[xmlsec] Perl module for xmlsec set to publish

Aleksey Sanin aleksey at aleksey.com
Wed Aug 24 11:37:24 UTC 2022


Fantastic! I've added a link to the docs and website will be updated
after next release as well:

https://github.com/lsh123/xmlsec/commit/6361f2f86e6d66f596fada39b58de158772260ac

Thanks!

Aleksey

On 8/23/22 4:49 PM, Erich Strelow wrote:
> Finally, I uploaded the perl module binding I announced back in 2020.
> 
> The module indexed in CPAN ==> https://metacpan.org/pod/XML::LibXML::xmlsec
> 
> The github repository ==> https://github.com/estrelow/Perl-LibXML-Sec
> 
> I just recently restarted work on this. I reached the point in which the module just about does what I expected as a first release.
> 
> The app I was working on had to do with xml representations of accounting ledgers. The tax authority in the country where I live encourages a system in which your accounting ledgers are stored in some digital archive as signed xml documents. The signee must use a X509 certificate issued by a CA, which un turn must be recognized by the tax authority. The subject of the X509 can be the company CFO, the accountant or just some previously enrolled clerk.
> 
> So, the glue perl script here must perform a series of pre-press transformations on the document, transfer the data in and out the archive, serve as a backend for a web app for previewing and approval of the ledgers; and perform the xml signature and verification.
> 
> An early version of this app I did back in the 2000's issued a system call for the xmlsec utility after dumping the document.
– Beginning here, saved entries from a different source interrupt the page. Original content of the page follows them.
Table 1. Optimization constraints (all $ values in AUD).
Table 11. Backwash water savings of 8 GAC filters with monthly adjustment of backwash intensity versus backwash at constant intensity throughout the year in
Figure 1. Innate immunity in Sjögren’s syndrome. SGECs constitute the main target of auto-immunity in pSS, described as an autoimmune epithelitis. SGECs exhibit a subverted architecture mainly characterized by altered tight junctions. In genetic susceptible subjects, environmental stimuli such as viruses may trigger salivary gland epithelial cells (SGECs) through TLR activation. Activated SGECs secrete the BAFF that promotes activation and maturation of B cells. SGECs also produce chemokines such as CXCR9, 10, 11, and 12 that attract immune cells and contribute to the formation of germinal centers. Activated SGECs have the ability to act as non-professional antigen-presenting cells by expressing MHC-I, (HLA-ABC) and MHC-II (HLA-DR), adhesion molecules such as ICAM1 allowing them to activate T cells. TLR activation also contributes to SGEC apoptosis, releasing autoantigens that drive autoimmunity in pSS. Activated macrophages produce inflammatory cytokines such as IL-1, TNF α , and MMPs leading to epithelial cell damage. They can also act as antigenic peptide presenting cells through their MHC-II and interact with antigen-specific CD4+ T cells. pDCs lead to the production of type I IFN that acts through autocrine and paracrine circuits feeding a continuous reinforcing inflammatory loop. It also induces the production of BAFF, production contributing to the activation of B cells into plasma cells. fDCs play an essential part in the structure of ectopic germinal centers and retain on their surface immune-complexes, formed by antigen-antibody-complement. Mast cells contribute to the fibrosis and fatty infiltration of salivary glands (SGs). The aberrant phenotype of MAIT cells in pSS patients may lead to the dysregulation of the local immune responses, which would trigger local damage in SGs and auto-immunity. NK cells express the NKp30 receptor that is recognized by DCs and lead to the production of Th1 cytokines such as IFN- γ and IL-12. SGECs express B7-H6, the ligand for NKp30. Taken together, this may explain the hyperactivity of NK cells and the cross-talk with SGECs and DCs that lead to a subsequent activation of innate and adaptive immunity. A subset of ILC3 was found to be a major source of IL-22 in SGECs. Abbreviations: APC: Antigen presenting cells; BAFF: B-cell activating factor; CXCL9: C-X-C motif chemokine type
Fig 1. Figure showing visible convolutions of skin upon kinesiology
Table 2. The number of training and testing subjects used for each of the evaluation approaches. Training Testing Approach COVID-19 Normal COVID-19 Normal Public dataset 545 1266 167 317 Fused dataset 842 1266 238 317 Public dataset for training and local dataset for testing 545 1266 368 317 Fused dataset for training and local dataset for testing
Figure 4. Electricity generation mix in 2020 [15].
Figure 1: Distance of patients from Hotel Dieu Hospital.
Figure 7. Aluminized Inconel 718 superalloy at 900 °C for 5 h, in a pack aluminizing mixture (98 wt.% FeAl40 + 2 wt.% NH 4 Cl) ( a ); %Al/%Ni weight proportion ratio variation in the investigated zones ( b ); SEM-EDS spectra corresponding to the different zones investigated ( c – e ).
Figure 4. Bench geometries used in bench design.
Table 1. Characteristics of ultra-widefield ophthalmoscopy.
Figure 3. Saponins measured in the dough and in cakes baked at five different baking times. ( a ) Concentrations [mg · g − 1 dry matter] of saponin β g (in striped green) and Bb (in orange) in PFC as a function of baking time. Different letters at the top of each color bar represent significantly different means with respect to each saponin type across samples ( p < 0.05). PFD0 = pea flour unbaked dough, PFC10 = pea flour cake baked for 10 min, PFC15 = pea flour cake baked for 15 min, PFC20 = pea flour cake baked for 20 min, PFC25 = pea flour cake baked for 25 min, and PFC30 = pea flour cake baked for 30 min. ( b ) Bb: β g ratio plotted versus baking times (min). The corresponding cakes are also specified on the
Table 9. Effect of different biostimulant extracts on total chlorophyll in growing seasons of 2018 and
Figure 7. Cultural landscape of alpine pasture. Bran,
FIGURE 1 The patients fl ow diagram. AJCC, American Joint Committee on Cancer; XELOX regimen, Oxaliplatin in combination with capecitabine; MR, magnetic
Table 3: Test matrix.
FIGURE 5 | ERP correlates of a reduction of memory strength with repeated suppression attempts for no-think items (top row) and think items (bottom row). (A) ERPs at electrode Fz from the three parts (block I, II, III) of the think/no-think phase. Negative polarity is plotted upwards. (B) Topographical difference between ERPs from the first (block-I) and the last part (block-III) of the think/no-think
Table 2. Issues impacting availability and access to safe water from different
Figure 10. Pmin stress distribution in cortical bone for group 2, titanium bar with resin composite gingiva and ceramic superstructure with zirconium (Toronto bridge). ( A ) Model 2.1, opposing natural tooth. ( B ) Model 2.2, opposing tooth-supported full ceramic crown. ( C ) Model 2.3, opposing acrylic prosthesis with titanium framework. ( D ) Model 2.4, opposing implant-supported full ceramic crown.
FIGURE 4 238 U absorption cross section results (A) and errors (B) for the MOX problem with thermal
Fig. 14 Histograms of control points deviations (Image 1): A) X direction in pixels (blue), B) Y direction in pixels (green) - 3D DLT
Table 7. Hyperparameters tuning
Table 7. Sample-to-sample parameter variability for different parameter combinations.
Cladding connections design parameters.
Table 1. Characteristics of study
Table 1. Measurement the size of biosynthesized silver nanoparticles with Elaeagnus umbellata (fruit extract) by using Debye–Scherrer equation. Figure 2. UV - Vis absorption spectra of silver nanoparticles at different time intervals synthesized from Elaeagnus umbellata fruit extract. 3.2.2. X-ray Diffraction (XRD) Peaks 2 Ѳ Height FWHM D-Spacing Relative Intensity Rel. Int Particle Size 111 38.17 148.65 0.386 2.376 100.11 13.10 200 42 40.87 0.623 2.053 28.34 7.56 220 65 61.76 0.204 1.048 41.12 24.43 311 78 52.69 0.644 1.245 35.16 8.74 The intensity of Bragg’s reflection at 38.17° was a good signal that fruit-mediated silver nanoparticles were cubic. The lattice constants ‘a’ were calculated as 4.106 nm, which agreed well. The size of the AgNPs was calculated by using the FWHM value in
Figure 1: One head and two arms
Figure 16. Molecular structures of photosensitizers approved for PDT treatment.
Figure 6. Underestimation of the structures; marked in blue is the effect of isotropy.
But, since libxml was my XML library of choice anyway, I always felt I was double-parsing all the time.
> 
> As for the module, some design comments:
> 
> * There's already a very mature libxml perl module, so the xmlsec methods accepts already parsed xml documents as perl objects.
> * perl can use interpolation in function names, so the one cheap trick I did was to dynamically construct something like xmlSecTransformRsaSha1Id from the string 'rsa-sha1'. I had to write a lot of stub C calls, but it worked. This helped simplify the template construction on the perl side.
> * The idea was to identify tampered documents, so I took advantage of the error callback feature in the verify method in order to keep the reason why a document failed.
> 
> I tested the module in Debian and RH variants. I lost my Windows development device a couple of weeks ago when some guys stole my backpack. I expect to have one later.